§ REQUIREMENT:
Could you write out, exactly as they stand, only the lines in the listing below from the line with "outside the image." to the line with "2: (122, 272, 0.65)", both ends included, without the pictures?

§ EXERCISE MATERIALS:
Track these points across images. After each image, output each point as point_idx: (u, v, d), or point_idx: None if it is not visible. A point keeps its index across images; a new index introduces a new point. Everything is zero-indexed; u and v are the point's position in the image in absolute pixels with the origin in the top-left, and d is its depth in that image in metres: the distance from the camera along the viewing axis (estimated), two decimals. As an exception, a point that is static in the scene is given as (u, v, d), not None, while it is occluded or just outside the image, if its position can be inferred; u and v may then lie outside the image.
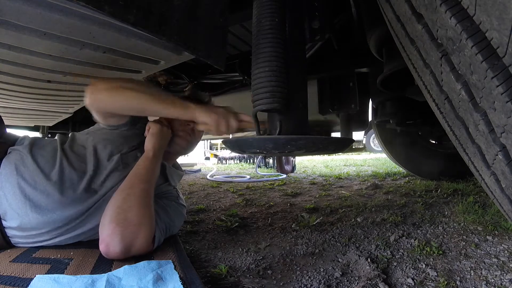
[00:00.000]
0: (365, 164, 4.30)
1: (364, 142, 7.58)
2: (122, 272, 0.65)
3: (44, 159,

==

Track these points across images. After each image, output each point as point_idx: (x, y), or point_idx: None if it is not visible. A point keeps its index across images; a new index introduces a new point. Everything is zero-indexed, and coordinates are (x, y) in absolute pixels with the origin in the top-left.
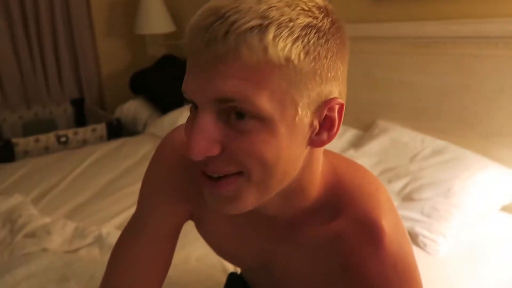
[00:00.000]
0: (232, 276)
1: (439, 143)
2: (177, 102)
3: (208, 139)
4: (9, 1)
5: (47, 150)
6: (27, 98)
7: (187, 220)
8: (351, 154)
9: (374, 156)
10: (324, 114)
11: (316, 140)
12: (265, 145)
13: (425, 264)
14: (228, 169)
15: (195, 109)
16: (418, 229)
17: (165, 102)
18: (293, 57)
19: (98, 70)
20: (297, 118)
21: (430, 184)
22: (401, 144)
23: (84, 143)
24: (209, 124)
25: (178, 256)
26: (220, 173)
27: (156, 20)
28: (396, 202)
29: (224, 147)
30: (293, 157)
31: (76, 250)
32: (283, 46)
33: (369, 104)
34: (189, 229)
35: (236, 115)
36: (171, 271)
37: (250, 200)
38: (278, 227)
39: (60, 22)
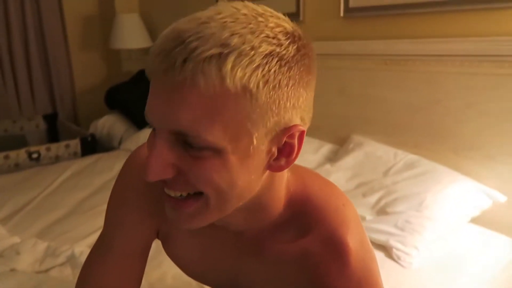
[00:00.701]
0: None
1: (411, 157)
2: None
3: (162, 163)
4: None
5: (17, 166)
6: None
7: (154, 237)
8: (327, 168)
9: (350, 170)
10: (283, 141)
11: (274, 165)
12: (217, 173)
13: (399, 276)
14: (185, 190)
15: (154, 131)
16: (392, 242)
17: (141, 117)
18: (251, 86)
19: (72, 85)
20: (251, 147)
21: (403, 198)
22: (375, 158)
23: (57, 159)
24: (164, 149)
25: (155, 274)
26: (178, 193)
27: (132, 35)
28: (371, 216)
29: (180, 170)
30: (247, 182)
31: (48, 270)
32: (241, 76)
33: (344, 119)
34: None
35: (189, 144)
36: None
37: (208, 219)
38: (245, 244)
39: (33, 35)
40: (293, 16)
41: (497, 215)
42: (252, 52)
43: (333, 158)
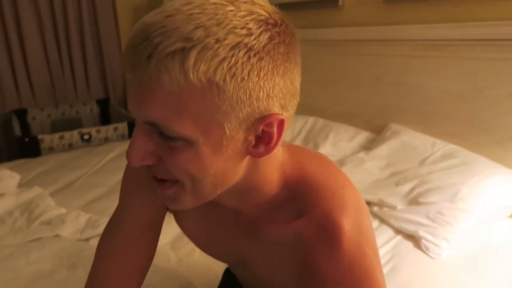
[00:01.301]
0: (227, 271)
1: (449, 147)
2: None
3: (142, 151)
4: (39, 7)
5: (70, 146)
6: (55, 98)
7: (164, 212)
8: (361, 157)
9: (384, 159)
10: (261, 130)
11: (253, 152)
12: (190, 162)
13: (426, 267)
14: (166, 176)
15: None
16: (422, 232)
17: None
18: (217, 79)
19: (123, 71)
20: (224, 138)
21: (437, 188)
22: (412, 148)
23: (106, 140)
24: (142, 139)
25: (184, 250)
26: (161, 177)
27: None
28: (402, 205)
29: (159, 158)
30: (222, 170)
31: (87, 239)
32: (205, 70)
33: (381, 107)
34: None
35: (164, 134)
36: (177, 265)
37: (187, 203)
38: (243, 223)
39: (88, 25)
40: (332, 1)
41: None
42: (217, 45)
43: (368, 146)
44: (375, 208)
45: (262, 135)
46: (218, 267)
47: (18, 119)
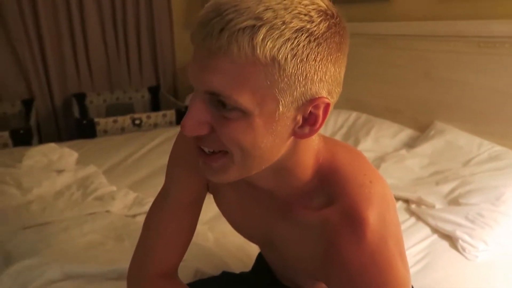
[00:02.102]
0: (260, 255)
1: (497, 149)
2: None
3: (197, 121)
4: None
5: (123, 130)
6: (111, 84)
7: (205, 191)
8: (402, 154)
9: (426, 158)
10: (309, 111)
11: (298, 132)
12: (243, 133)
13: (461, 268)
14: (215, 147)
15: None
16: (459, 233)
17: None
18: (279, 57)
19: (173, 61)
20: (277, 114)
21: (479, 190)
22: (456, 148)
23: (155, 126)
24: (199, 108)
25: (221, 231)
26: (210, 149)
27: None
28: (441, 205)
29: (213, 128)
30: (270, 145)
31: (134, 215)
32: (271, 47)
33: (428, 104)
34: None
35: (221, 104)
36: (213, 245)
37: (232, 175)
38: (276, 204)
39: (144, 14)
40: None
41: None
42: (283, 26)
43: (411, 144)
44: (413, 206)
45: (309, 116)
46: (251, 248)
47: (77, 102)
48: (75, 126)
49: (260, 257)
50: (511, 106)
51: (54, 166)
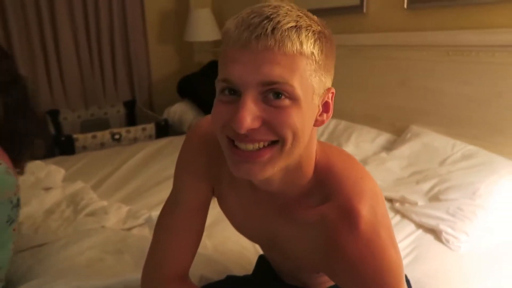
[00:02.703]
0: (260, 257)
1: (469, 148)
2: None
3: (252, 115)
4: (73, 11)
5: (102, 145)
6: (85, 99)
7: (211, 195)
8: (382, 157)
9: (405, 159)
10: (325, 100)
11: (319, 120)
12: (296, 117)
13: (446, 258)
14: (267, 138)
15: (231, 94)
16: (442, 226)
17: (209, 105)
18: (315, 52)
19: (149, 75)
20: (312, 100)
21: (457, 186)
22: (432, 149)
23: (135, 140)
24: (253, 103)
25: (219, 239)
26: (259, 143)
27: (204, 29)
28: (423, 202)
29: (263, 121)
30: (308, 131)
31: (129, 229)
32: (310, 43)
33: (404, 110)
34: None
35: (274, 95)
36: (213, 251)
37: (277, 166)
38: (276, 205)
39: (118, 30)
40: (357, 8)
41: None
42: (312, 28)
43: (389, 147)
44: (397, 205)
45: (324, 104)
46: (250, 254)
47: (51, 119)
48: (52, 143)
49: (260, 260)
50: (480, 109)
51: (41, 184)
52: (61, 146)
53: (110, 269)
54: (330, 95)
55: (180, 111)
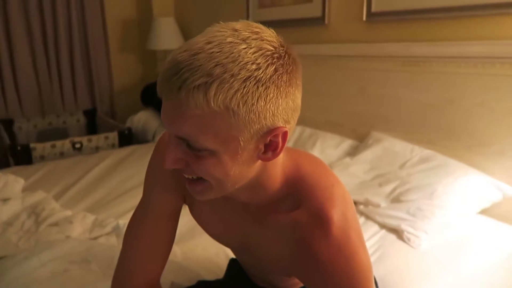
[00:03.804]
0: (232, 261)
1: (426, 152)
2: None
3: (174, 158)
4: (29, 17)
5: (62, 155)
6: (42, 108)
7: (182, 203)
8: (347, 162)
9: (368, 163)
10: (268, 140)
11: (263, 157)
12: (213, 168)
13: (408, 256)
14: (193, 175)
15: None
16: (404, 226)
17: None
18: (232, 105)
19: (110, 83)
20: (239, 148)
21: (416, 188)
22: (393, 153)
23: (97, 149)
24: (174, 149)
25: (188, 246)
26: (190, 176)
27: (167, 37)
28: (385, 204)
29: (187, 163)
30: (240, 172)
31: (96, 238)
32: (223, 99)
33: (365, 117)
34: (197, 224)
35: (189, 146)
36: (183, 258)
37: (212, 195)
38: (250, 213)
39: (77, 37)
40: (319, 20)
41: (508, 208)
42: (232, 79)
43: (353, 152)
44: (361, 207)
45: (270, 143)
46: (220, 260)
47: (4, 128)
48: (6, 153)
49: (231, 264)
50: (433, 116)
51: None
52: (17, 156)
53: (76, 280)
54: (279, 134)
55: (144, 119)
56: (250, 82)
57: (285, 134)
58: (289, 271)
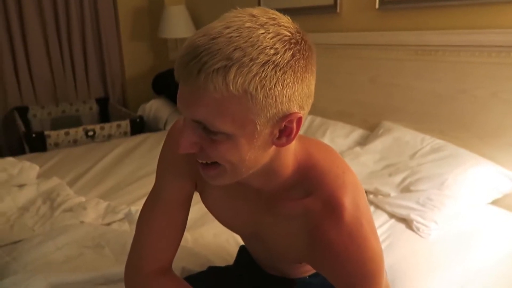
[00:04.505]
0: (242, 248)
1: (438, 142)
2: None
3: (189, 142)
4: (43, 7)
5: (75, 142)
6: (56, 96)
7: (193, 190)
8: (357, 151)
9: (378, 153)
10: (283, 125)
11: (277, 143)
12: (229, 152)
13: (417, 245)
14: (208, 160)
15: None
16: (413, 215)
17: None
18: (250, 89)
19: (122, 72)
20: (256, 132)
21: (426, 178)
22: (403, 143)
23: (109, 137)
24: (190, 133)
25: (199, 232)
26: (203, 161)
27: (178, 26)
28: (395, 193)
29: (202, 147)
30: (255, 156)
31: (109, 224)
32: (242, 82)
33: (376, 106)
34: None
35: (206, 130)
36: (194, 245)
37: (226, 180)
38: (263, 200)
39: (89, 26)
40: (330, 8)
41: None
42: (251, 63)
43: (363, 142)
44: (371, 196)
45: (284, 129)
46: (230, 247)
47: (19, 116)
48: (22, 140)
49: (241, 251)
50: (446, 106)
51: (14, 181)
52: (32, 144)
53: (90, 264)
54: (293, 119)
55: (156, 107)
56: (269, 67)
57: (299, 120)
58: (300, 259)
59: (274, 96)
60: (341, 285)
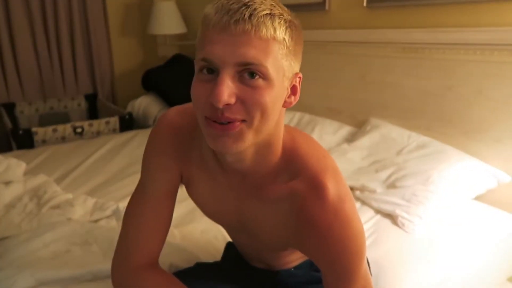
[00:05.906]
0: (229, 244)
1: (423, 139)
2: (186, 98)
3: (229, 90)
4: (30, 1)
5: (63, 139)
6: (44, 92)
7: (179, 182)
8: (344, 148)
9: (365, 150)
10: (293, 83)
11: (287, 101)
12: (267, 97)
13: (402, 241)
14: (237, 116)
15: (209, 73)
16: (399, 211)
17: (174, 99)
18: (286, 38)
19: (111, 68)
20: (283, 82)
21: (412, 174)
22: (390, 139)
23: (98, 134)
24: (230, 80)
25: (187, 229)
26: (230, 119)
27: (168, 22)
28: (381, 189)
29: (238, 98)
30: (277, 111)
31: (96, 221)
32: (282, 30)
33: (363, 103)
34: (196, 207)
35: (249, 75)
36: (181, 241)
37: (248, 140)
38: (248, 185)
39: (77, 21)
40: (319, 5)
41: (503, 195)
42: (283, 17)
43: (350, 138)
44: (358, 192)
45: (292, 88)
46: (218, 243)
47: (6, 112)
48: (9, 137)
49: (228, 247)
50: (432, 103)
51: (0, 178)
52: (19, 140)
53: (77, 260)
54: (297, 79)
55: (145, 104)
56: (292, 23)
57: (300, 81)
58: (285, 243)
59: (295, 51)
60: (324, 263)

§ RESPONSE:
Track these points across images. After each image, output each point as point_idx: (u, v, d), or point_idx: None if it is not visible. A point keeps its index across images; a new index introduces a new point. Everything is zero-indexed; u and v are the point's position in the image in absolute pixels with the origin in the top-left, and d is its depth in that image in metres: the distance from the camera along the viewing axis (estimated), two decimals. As an exception, a point that is static in the scene is given as (u, v, d), not None, while it is occluded or just outside the image, if its position can be inferred; u and v may then lie outside the image.
[00:00.000]
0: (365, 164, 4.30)
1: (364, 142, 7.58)
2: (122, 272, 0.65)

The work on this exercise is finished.